Exercise directions: What you return must match the listing exactly, with every image removed.

Data to examine:
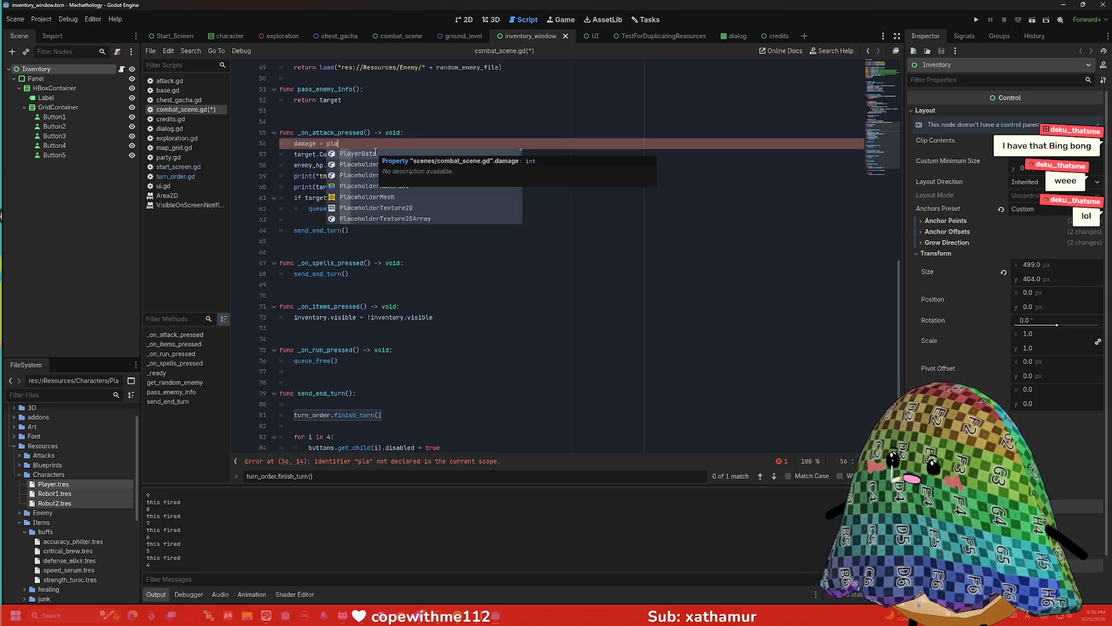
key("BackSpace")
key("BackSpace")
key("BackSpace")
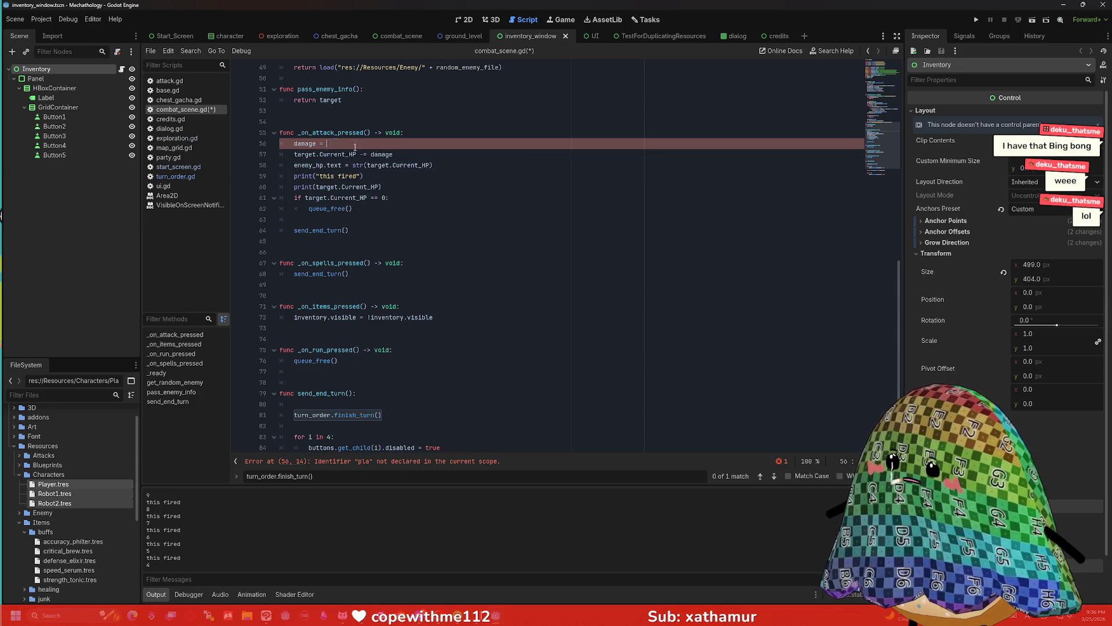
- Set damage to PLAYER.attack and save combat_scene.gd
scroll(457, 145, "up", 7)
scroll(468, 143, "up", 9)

Output for this exercise:
key("BackSpace")
key("BackSpace")
key("BackSpace")
- Set damage to PLAYER.attack and save combat_scene.gd
scroll(457, 145, "up", 7)
scroll(468, 143, "up", 9)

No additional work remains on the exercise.